- **Exercise brief**: For this exercise, set down all the records exactly as given.

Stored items
..............................

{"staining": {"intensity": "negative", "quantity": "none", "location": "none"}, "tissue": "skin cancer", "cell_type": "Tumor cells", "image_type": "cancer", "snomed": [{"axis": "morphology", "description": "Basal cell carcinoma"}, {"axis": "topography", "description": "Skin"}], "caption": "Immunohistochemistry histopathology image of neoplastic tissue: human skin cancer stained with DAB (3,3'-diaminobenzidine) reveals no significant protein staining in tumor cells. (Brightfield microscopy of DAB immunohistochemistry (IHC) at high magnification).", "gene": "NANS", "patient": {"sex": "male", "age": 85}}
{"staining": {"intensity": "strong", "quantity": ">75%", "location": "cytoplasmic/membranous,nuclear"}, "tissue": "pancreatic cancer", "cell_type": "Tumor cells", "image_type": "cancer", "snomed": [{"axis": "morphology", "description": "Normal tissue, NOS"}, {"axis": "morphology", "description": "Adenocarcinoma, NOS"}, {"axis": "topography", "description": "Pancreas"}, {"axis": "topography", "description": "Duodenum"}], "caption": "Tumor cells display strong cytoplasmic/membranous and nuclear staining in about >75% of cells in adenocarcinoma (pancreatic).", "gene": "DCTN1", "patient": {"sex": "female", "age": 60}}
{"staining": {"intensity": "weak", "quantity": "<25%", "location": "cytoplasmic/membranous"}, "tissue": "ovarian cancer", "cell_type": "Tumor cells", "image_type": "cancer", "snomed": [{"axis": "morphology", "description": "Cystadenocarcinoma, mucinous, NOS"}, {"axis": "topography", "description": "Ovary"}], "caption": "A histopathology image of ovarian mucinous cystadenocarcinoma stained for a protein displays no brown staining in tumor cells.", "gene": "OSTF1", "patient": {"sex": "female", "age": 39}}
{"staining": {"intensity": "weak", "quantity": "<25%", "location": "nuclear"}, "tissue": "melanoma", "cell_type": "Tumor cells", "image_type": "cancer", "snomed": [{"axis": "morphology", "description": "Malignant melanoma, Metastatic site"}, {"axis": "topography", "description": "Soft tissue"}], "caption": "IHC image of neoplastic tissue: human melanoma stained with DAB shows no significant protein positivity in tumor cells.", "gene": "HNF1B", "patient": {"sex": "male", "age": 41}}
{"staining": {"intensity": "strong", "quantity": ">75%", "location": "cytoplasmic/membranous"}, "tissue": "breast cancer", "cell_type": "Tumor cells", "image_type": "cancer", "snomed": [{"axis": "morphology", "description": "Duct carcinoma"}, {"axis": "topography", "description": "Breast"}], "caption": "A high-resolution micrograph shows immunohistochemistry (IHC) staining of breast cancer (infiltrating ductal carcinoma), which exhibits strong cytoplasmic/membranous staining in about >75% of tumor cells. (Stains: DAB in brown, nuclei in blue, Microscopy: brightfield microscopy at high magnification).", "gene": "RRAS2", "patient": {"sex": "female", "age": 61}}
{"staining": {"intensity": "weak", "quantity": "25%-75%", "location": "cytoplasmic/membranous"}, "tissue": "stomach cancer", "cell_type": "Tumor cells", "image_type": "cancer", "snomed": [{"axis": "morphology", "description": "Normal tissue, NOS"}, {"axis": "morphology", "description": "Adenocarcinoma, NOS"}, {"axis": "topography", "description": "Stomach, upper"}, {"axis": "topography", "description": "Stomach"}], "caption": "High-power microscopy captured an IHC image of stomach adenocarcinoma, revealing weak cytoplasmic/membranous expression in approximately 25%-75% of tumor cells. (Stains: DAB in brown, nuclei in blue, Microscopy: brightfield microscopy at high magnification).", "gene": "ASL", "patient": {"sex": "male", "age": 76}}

..............................

- **Solution to the problem**:
{"staining": {"intensity": "negative", "quantity": "none", "location": "none"}, "tissue": "skin cancer", "cell_type": "Tumor cells", "image_type": "cancer", "snomed": [{"axis": "morphology", "description": "Basal cell carcinoma"}, {"axis": "topography", "description": "Skin"}], "caption": "Immunohistochemistry histopathology image of neoplastic tissue: human skin cancer stained with DAB (3,3'-diaminobenzidine) reveals no significant protein staining in tumor cells. (Brightfield microscopy of DAB immunohistochemistry (IHC) at high magnification).", "gene": "NANS", "patient": {"sex": "male", "age": 85}}
{"staining": {"intensity": "strong", "quantity": ">75%", "location": "cytoplasmic/membranous,nuclear"}, "tissue": "pancreatic cancer", "cell_type": "Tumor cells", "image_type": "cancer", "snomed": [{"axis": "morphology", "description": "Normal tissue, NOS"}, {"axis": "morphology", "description": "Adenocarcinoma, NOS"}, {"axis": "topography", "description": "Pancreas"}, {"axis": "topography", "description": "Duodenum"}], "caption": "Tumor cells display strong cytoplasmic/membranous and nuclear staining in about >75% of cells in adenocarcinoma (pancreatic).", "gene": "DCTN1", "patient": {"sex": "female", "age": 60}}
{"staining": {"intensity": "weak", "quantity": "<25%", "location": "cytoplasmic/membranous"}, "tissue": "ovarian cancer", "cell_type": "Tumor cells", "image_type": "cancer", "snomed": [{"axis": "morphology", "description": "Cystadenocarcinoma, mucinous, NOS"}, {"axis": "topography", "description": "Ovary"}], "caption": "A histopathology image of ovarian mucinous cystadenocarcinoma stained for a protein displays no brown staining in tumor cells.", "gene": "OSTF1", "patient": {"sex": "female", "age": 39}}
{"staining": {"intensity": "weak", "quantity": "<25%", "location": "nuclear"}, "tissue": "melanoma", "cell_type": "Tumor cells", "image_type": "cancer", "snomed": [{"axis": "morphology", "description": "Malignant melanoma, Metastatic site"}, {"axis": "topography", "description": "Soft tissue"}], "caption": "IHC image of neoplastic tissue: human melanoma stained with DAB shows no significant protein positivity in tumor cells.", "gene": "HNF1B", "patient": {"sex": "male", "age": 41}}
{"staining": {"intensity": "strong", "quantity": ">75%", "location": "cytoplasmic/membranous"}, "tissue": "breast cancer", "cell_type": "Tumor cells", "image_type": "cancer", "snomed": [{"axis": "morphology", "description": "Duct carcinoma"}, {"axis": "topography", "description": "Breast"}], "caption": "A high-resolution micrograph shows immunohistochemistry (IHC) staining of breast cancer (infiltrating ductal carcinoma), which exhibits strong cytoplasmic/membranous staining in about >75% of tumor cells. (Stains: DAB in brown, nuclei in blue, Microscopy: brightfield microscopy at high magnification).", "gene": "RRAS2", "patient": {"sex": "female", "age": 61}}
{"staining": {"intensity": "weak", "quantity": "25%-75%", "location": "cytoplasmic/membranous"}, "tissue": "stomach cancer", "cell_type": "Tumor cells", "image_type": "cancer", "snomed": [{"axis": "morphology", "description": "Normal tissue, NOS"}, {"axis": "morphology", "description": "Adenocarcinoma, NOS"}, {"axis": "topography", "description": "Stomach, upper"}, {"axis": "topography", "description": "Stomach"}], "caption": "High-power microscopy captured an IHC image of stomach adenocarcinoma, revealing weak cytoplasmic/membranous expression in approximately 25%-75% of tumor cells. (Stains: DAB in brown, nuclei in blue, Microscopy: brightfield microscopy at high magnification).", "gene": "ASL", "patient": {"sex": "male", "age": 76}}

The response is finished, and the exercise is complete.